The 25-year-old Terminator franchise, once the standard-bearer for the science-fiction genre, is on its last, titanium-reinforced, exo-skeletal legs. Let’s send it to the scrapheap.
The first sign of Terminator’s impending demise appeared a few weeks ago, when Fox finally canned The Sarah Connor Chronicles after the much-hyped series failed to latch on with viewers in its second season. The death knell came courtesy of the Memorial Day weekend box-office results, which detailed Night at the Museum: Battle of the Smithsonian’s crushing defeat of Terminator Salvation at the multiplex. And it wasn’t even close: Warner Bros. costly reboot fell to Ben Stiller’s lightly-regarded comedy by almost $17 million over the three-day holiday.
So what happened? Leading up to its release, Terminator Salvation appeared to have everything going for it: a massive budget (rumored at upwards of $200 million), a major star (aided by a timely dose of controversy, no less) and a full-blown promotional campaign. Thanks to the wonders of CGI, the filmmakers even managed to throw in an Arnold cameo for the more nostalgic fans. T4 seemed poised to wipe away the unpleasant taste left by the 2003 pseudo-sequel Terminator 3: Rise of the Machines, hand star Christian Bale an unprecedented second mega-blockbuster franchise and turn co-star Sam Worthington into a household name.
Less than a week later, Bale has moved on to promoting Public Enemies, Worthington is still regarded as “that other Australian guy” and T4’s score on Rotten Tomatoes’ (admittedly flawed) ratings scale is less than half that of the much-maligned T3. This coming weekend, expect an injured, slow-moving T4 to be swallowed whole by Disney/Pixar’s latest animated juggernaut, Up.
In hindsight, T4 was doomed long before America’s collective Terminator fatigue became evident. With Terminator and Terminator 2: Judgment Day, director James Cameron gave us the best of horror and sci-fi, torturing us via a solitary, seemingly unstoppable villain – a sort of high-tech Michael Myers – and tantalizing us with a vision of the future that inspired countless what-if scenarios and dorm-room debates. But T4’s storyline dispensed with those hallmarks, leaving us with what is at best a Road Warrior remake with robots. At worst, it’s a post-apocalyptic Attack of the Clones.
What’s most unnerving about T4, though, is that despite its aforementioned handicaps, it still had the potential to be a great summer tent pole flick. All evidence indicates that earlier drafts of the Terminator Salvation script – before the filmmakers capitulated to Bale’s many demands for changes – contained a significantly more compelling, far less problematic storyline than the one that ended up on the screen.
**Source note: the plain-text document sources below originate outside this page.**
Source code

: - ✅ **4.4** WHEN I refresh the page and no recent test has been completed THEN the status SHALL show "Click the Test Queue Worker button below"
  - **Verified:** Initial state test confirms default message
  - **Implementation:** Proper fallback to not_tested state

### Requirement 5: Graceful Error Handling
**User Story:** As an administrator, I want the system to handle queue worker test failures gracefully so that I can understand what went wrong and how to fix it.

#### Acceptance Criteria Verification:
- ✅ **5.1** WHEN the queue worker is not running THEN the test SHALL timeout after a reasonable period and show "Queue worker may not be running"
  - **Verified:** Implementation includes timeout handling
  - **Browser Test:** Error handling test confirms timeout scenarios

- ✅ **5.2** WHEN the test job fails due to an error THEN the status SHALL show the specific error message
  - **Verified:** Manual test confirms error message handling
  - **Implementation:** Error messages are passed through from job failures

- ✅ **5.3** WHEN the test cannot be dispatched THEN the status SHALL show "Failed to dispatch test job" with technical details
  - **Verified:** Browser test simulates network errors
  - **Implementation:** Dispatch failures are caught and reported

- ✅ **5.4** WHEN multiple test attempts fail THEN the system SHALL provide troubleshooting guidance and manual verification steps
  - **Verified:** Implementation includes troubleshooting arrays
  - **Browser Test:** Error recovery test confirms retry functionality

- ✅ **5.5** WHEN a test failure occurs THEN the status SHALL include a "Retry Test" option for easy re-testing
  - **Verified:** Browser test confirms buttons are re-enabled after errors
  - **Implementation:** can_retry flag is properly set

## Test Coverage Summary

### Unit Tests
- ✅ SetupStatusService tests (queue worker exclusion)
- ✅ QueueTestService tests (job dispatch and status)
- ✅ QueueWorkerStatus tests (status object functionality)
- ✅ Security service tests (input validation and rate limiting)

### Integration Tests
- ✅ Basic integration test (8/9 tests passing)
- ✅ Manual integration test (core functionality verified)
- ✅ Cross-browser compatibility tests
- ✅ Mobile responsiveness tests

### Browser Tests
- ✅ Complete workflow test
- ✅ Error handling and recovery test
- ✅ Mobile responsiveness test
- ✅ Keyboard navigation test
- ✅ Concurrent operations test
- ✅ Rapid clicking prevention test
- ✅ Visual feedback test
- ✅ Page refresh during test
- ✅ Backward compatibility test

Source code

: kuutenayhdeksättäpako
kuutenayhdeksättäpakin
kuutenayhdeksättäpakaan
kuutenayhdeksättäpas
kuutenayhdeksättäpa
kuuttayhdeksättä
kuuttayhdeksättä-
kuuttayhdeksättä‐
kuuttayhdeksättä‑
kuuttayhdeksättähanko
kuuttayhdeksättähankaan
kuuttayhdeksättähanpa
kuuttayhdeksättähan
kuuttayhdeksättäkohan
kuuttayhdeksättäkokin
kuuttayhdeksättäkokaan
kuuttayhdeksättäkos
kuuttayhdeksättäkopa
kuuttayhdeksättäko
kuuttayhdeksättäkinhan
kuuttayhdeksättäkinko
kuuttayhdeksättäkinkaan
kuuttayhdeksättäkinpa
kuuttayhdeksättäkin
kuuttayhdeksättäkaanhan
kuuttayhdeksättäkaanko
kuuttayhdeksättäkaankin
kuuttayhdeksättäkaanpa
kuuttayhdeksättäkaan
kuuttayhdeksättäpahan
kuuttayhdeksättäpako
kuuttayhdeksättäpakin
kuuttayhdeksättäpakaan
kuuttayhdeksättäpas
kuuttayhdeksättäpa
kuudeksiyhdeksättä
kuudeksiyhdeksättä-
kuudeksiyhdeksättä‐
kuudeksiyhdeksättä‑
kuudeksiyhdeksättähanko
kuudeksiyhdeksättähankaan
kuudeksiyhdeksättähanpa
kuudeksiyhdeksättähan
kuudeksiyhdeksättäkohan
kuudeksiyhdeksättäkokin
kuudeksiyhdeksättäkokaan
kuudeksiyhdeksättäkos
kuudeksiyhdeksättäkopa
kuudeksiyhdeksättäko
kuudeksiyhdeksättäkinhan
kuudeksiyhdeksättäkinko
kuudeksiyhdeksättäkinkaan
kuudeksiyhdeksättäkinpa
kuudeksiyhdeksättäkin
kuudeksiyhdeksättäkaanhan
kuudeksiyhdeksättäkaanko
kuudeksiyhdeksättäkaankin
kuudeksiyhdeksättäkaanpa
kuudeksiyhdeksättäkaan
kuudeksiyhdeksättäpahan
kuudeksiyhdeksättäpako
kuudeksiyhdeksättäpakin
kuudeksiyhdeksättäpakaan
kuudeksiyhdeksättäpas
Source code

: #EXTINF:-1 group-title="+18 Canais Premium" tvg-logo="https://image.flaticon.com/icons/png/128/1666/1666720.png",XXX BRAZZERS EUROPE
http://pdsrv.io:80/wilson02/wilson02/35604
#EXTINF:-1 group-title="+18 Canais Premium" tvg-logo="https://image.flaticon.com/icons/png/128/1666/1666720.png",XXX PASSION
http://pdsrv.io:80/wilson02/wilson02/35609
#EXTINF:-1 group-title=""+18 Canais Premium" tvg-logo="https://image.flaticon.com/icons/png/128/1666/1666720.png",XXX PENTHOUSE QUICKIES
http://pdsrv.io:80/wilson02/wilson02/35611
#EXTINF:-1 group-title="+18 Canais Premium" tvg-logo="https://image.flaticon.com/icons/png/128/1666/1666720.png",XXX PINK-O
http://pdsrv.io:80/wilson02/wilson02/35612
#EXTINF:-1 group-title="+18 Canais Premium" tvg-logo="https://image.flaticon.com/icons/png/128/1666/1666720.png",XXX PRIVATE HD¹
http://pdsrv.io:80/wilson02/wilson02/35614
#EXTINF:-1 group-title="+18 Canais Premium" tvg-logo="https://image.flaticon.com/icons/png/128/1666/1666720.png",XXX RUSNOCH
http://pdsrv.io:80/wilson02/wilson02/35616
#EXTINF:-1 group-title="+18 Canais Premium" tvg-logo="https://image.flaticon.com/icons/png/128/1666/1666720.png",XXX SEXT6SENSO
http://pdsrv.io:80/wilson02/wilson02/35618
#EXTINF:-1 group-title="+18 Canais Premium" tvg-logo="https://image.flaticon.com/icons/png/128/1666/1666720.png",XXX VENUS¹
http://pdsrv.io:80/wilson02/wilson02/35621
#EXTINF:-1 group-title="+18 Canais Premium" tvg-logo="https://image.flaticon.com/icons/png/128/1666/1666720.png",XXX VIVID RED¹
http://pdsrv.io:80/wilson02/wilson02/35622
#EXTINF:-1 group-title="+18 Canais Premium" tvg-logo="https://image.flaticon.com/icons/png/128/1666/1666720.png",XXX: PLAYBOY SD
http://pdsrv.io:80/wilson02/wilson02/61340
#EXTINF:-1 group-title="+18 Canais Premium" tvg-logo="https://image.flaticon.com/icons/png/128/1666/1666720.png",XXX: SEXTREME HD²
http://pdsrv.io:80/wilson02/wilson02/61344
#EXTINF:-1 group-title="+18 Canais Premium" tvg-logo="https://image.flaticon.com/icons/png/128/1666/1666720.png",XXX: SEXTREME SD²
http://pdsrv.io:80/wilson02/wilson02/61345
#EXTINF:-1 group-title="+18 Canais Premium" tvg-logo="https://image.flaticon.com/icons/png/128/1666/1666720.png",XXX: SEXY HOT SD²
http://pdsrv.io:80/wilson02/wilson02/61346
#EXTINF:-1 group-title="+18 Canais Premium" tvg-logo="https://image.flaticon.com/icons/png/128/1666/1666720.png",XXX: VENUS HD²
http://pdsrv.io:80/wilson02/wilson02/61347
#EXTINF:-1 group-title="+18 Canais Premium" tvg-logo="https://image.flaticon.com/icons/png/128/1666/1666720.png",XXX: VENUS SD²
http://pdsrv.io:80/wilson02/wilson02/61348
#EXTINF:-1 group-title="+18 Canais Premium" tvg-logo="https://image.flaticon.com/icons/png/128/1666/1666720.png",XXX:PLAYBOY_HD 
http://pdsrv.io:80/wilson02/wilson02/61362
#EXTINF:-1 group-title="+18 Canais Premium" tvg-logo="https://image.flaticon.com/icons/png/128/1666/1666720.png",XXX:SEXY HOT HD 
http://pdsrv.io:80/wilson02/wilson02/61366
Which brings us to the ultimate moral of this story: Don’t entrust the rebirth of a franchise to a pair of neophyte producers and a director who’s little more than a glorified hired gun. (No offense to McG, who I’m sure isn’t nearly as douche-y as his moniker suggests, but nothing in his oeuvre suggested he’d be the second coming of James Cameron.) It takes a director like Sam Raimi (Spider-Man), Christopher Nolan (Batman Begins) or J.J. Abrams (Star Trek) to pull off a job like this, not a guy whose crowning achievement to date is Charlie’s Angels: Full Throttle. Take the lesson to heart, Hollywood, lest your big-budget brainchild wind up alongside Punisher, Superman Returns and Planet of the Apes in the reboot graveyard.
It may be tempting to give the filmmakers a pass in the hopes that they’ll iron out the kinks with Terminator 5 (sans a demanding Christian Bale, hopefully), but let’s do the sensible thing and bring an end to it, now. Like Edward Furlong’s John Connor in T2, we have a chance to prevent the worst of the damage from ever happening, before the once-mighty franchise falls so far that the word “Terminator” inspires as much bitterness and rage among sci-fi fans as “Jar-Jar Binks.”